REPEAT – UNTIL FALSE. HOW IT-SKILLS CHANGE OVER TIME AND WHY SOME THINGS SHOULD NEVERTHELESS STAY THE SAME
S. Kunz, C. Heinisch, C. Hess
Skills of IT-professionals seem to have changed a lot over time. From assembler language and structured coding to machine-learning algorithms and quantum-computing programming. From waterfall models to agile sprints. From working in a cubicle to online team programming and virtual reality sessions. From a technology-centered to a customer-centric view. So are there any basic competencies that every IT-professional will still learn in a decade or will Artificial Intelligence take over coding and managing IT-systems completely?
Current studies show that code-quality suffers significantly, and security issues arise as the usage of large language models for producing code snippets increases, because inexperienced developers neglect quality assurance and rely too much on AI-generated code.
So what elemental skills should future students of computer science focus on? Are trending micro- or nanodegrees for special-purpose software paradigms really an alternative to basic topics like algorithms and data structures, foundations of databases, etc.? Can skillful prompt engineering replace classical computer science education?
In this article, the discussion of necessary IT-skills as well as their evolvement over time is structured along the three dimensions coding skills, software engineering paradigms and collaboration technologies & teamwork.
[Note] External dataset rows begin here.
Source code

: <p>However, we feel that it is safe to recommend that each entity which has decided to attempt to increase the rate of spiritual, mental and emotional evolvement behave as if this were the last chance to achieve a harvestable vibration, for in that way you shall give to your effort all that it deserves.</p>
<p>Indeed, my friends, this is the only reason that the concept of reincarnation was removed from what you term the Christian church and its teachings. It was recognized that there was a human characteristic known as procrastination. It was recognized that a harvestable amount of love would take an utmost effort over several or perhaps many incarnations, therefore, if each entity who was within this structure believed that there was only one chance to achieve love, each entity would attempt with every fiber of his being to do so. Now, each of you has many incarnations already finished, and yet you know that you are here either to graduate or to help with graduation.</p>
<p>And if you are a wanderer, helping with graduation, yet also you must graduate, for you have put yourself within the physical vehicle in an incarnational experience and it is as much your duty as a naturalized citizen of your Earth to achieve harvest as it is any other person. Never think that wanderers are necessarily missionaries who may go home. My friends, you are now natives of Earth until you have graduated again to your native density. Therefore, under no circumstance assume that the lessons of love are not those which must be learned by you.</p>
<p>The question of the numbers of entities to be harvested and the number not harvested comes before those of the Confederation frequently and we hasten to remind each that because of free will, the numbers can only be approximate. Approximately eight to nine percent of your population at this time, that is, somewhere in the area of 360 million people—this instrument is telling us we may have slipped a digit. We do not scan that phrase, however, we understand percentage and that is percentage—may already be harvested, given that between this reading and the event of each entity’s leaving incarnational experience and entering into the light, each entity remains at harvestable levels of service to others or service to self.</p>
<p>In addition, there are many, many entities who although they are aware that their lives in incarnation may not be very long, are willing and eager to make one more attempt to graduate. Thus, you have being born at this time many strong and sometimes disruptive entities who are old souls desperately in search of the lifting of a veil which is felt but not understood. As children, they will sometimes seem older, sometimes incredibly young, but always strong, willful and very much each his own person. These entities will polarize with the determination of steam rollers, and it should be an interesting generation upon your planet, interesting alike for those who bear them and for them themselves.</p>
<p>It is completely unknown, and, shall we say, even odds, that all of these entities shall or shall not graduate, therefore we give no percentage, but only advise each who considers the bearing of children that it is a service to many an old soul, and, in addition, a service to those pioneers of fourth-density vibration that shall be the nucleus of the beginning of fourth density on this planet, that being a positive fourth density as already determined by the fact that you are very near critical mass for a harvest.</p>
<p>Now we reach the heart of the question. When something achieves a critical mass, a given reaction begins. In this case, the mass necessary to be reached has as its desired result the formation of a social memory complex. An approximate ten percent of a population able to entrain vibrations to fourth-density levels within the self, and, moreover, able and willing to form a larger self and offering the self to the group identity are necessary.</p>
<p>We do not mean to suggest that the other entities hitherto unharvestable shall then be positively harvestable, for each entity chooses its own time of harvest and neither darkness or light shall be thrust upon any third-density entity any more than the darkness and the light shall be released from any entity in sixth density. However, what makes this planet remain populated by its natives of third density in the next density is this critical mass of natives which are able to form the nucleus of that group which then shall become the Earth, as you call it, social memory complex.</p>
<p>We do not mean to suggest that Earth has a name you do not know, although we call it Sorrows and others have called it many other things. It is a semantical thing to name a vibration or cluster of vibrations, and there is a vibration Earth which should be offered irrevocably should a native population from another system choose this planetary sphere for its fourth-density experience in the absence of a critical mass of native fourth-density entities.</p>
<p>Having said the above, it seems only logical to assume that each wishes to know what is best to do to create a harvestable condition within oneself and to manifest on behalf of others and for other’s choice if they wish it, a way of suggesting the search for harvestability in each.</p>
We identify the basic competencies in each dimension that students need to acquire independent of any IT “hype”. Thereby we refer to existing frameworks like the recommendations for Bachelor's and Master's programs in computer science programs at universities of the German Gesellschaft for Informatik (GI). In each dimension, we distinguish between professional, methodological and social competencies, thus creating a kind of “knowledge map”. For example, using a concrete project management software would be regarded as a professional skill in collaboration technologies & teamwork competencies. Similarly, familiarity with algorithmic patterns can be seen as a methodological competency in software engineering paradigms, etc.
We then map actual technological advancements like AI tools to this scheme to show how they make use of these basics, creating “paths” in this knowledge map. Making these relations transparent, students and potential career changers can better understand the necessity to learn the basics and how this helps them to stay up to date with current advancements.
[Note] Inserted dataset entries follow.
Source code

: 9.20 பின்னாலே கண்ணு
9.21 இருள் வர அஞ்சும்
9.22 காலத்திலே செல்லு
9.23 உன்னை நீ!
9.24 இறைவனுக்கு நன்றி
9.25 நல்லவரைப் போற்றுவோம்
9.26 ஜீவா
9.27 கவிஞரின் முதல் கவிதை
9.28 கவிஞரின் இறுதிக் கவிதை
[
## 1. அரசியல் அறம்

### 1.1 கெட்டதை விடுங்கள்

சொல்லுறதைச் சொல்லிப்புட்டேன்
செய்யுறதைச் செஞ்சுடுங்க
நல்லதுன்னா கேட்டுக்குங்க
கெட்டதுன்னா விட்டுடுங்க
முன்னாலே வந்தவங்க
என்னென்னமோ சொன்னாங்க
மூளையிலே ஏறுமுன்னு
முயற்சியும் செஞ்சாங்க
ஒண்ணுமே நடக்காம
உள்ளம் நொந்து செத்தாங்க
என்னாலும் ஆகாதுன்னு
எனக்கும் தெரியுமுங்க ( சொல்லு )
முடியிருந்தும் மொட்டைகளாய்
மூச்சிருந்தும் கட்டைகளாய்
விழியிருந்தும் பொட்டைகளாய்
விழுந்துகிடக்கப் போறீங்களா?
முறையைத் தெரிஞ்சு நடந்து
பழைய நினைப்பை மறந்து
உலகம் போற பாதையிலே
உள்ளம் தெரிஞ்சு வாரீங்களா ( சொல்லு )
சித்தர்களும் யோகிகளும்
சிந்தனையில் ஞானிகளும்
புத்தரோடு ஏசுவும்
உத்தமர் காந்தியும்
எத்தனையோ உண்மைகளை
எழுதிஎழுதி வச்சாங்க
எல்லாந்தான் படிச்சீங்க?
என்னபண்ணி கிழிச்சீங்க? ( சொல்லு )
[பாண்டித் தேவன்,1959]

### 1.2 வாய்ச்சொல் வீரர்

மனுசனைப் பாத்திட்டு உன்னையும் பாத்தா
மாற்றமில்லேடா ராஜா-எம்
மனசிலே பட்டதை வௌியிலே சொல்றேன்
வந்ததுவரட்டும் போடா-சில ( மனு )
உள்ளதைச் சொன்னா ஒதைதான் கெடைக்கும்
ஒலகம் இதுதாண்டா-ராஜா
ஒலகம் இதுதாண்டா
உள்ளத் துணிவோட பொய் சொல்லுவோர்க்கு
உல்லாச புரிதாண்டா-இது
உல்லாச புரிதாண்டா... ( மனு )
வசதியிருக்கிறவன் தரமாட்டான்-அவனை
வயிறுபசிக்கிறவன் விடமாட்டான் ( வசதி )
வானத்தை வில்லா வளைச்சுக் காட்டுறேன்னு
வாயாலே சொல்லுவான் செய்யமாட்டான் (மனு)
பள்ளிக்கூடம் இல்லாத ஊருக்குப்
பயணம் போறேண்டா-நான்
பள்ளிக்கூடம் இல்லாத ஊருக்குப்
Universities (especially universities of applied sciences) should guide students by providing such knowledge maps that show the interconnectedness of different technological fields and methods. They help make curricula more transparent and easier to understand. Doing so, students would gain confidence that along their study journey, more and more “white gaps” are filled with knowledge and that courses that are thematically overlapping are rather a satisfying affirmation, not a nuisance. This would also enable them to explain to other students why the topics they are working on are valuable: Laying proper knowledge foundations instead of serving short-span hypes will be a better preparation for work life and will give these students advantages over career changers lacking a sound background.
Keywords: Computer science skills, IT-skills, competencies, artificial intelligence, student motivation.